Data excerpts -

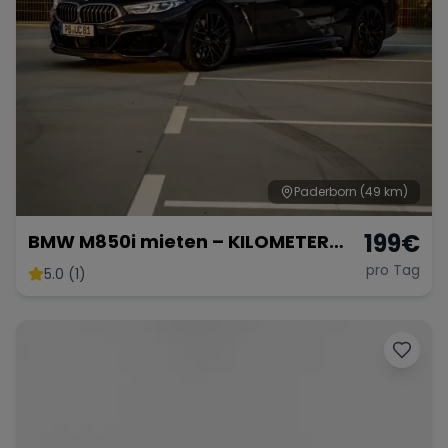
Paderborn
(49 km)
199
€
BMW M850i mieten – KILOMETER
FREI – Sportwagen mieten -
pro Tag
5.0 (1)
Hochzeit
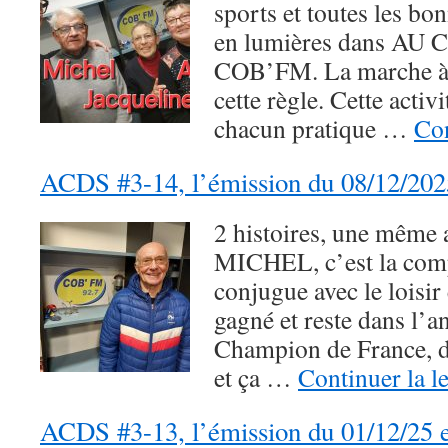
sports et toutes les bo
en lumières dans A
COB’FM. La marche à 
cette règle. Cette activ
chacun pratique …
Con
ACDS #3-14, l’émission du 08/12/202
2 histoires, une même 
MICHEL, c’est la comp
conjugue avec le loisir e
gagné et reste dans l’a
Champion de France, 
et ça …
Continuer la l
ACDS #3-13, l’émission du 01/12/25 e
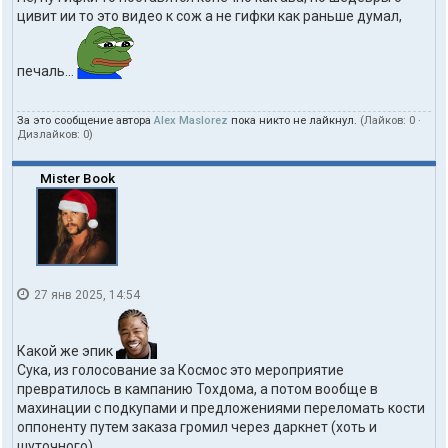
цивит ии то это видео к сож а не гифки как раньше думал,
печаль...
За это сообщение автора
Alex Maslorez
пока никто не лайкнул.
(Лайков:
0
·
Дизлайков:
0
)
Mister Book
27 янв 2025, 14:54
Какой же эпик
Сука, из голосование за Космос это мероприятие
превратилось в кампанию Тохдома, а потом вообще в
махинации с подкупами и предложениями переломать кости
оппоненту путем заказа громил через даркнет (хоть и
шуточного).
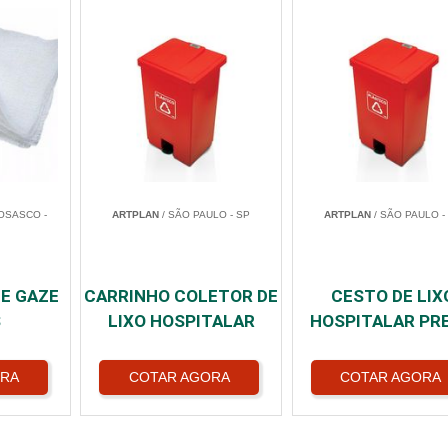
OSASCO -
ARTPLAN
/ SÃO PAULO - SP
ARTPLAN
/ SÃO PAULO -
E GAZE
CARRINHO COLETOR DE
CESTO DE LIX
S
LIXO HOSPITALAR
HOSPITALAR PR
ORA
COTAR AGORA
COTAR AGORA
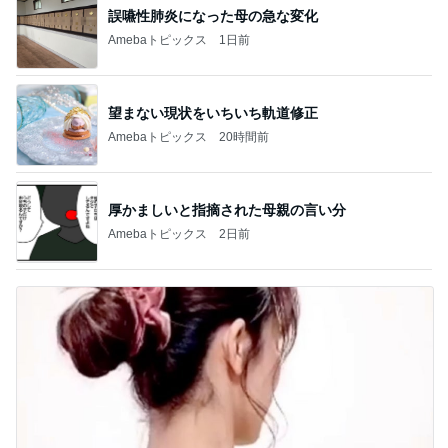
誤嚥性肺炎になった母の急な変化
Amebaトピックス
1日前
望まない現状をいちいち軌道修正
Amebaトピックス
20時間前
厚かましいと指摘された母親の言い分
Amebaトピックス
2日前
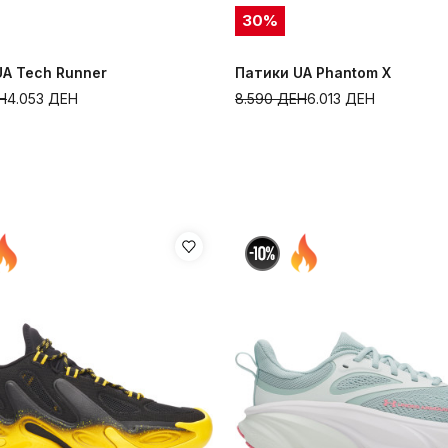
30
%
UA Tech Runner
Патики UA Phantom X
Н
4.053
ДЕН
8.590
ДЕН
6.013
ДЕН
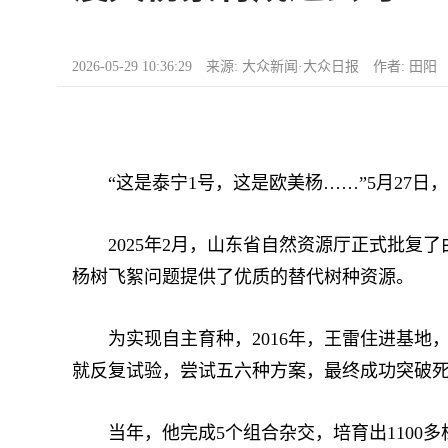
2026-05-29 10:36:29 来源: 大众新闻·大众日报 作者: 田阳
“这是泰宁1号，这是欧美杨……”5月27日
2025年2月，山东省自然资源厅正式批复了由
杨树飞絮问题提供了优质的替代树种资源。
为实现自主育种，2016年，王雷住进基地
就反复试验，尝试五六种方案，最终成功突破
当年，他完成5个组合杂交，培育出1100多株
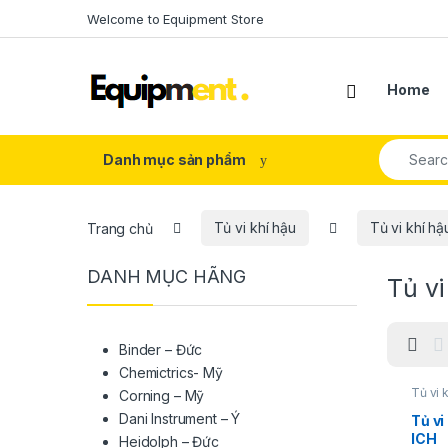
Skip to navigation
Skip to content
Welcome to Equipment Store
Home
Search fo
Danh mục sản phẩm
Trang chủ
Tủ vi khí hậu
Tủ vi khí h
DANH MỤC HÃNG
Tủ v
Binder – Đức
Chemictrics- Mỹ
Tủ vi 
Corning – Mỹ
Dani Instrument – Ý
Tủ v
ICH
Heidolph – Đức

Description of the task -
Exactly the lines from the top of the entries through the line with "махинации с подкупами", inclusive, must be given again, with every picture omitted.

Task output -
Paderborn
(49 km)
199
€
BMW M850i mieten – KILOMETER
FREI – Sportwagen mieten -
pro Tag
5.0 (1)
Hochzeit
sports et toutes les bo
en lumières dans A
COB’FM. La marche à 
cette règle. Cette activ
chacun pratique …
Con
ACDS #3-14, l’émission du 08/12/202
2 histoires, une même 
MICHEL, c’est la comp
conjugue avec le loisir e
gagné et reste dans l’a
Champion de France, 
et ça …
Continuer la l
ACDS #3-13, l’émission du 01/12/25 e
цивит ии то это видео к сож а не гифки как раньше думал,
печаль...
За это сообщение автора
Alex Maslorez
пока никто не лайкнул.
(Лайков:
0
·
Дизлайков:
0
)
Mister Book
27 янв 2025, 14:54
Какой же эпик
Сука, из голосование за Космос это мероприятие
превратилось в кампанию Тохдома, а потом вообще в
махинации с подкупами и предложениями переломать кости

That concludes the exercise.